Economic development and planning director Bob Weiss told the board the town has appropriated funds and contracted Weston & Samson Engineering to prepare hydrologic and geologic materials that FEMA did not use in its update. "The letter of map revision will take about 50 Main Street parcels out of the flood zone," Weiss said, explaining the town will use local data to ask FEMA to revise its model-based maps.

Weiss said FEMA’s recent update — using modeling rather than on-site fieldwork in many places — resulted in substantially expanded flood zones that would raise insurance costs and building requirements. “They were working off maps from the mid‑1980s,” Weiss said. He described the town’s phased approach: phase one reviewed FEMA’s materials and found missing information; phase two will produce the letter of map revision; phase three will submit materials to FEMA next year.

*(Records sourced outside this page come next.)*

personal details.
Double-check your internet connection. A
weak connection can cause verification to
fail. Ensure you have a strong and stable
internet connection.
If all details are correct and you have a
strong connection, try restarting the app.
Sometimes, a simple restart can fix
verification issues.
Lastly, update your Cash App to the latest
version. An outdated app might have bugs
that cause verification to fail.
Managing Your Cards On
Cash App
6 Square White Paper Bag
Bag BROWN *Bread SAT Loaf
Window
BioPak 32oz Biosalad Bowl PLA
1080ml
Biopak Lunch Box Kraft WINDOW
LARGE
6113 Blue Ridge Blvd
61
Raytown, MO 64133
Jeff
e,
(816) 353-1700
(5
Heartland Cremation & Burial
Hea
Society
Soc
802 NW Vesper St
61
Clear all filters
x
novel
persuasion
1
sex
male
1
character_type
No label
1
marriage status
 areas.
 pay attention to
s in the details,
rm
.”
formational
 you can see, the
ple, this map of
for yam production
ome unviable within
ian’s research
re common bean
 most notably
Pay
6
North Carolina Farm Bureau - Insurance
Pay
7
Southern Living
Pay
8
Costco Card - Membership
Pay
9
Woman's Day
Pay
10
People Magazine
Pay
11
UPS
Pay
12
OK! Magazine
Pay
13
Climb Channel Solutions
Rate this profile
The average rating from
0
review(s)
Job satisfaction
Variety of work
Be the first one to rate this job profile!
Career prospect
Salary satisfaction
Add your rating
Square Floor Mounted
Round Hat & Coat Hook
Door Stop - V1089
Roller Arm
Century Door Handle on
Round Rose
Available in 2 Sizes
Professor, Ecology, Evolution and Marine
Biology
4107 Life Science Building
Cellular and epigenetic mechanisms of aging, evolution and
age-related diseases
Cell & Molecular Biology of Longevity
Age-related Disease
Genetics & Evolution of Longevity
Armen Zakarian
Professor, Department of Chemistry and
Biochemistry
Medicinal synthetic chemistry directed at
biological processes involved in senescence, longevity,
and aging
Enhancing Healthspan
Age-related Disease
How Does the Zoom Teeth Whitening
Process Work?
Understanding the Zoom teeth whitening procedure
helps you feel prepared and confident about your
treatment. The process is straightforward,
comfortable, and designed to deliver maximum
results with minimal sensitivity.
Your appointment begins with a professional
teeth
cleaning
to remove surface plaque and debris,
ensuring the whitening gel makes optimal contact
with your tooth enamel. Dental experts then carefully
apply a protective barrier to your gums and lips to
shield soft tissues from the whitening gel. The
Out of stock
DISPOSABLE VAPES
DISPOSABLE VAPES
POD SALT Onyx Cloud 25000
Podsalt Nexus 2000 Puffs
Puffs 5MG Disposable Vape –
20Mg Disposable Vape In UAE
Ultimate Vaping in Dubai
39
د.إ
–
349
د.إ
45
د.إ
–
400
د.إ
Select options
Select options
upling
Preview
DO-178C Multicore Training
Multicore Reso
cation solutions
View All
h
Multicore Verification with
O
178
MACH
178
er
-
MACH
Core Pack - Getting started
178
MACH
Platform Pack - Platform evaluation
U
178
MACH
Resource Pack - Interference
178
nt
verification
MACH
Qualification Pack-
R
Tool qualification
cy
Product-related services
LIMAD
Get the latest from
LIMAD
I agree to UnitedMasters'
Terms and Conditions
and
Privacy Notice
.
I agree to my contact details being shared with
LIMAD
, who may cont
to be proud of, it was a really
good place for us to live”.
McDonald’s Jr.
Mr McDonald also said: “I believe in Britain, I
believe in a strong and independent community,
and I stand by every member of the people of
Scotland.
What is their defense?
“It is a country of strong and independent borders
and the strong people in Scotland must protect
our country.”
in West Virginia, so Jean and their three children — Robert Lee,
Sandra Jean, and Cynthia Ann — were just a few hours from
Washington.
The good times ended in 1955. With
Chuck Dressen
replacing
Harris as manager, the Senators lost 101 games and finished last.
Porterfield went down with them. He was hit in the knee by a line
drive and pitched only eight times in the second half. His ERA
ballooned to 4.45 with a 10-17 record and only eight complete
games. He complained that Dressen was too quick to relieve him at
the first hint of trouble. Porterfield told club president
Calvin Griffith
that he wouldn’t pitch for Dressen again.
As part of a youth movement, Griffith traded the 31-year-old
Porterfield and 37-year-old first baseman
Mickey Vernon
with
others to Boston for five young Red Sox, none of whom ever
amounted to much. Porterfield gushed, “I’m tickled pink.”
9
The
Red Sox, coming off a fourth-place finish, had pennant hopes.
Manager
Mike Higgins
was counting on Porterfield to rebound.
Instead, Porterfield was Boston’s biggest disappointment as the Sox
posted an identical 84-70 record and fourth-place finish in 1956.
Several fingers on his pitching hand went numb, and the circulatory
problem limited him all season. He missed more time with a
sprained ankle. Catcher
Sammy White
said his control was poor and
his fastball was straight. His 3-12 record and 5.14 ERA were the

Resident Joyce Bardi asked why FEMA used older maps and whether the agency evaluated local changes; staff responded that FEMA applies a model and periodic updates, and that the town’s submission will incorporate local hydraulic data and recent observations. "This will update all of that stuff and, hopefully, leave us alone for 20 or 30 years," a board member said.

The board’s motion to approve and sign the phase‑two engineering contract with Weston & Samson passed by voice vote with no recorded dissents. The town administrator said the study will take roughly six months to complete before the town forwards materials to FEMA.

The board did not set a public hearing date for the LOMR; next steps are the engineering study, the town’s submission to FEMA, and subsequent review by FEMA. The board’s action authorizes staff to proceed under the contract terms as presented at the meeting.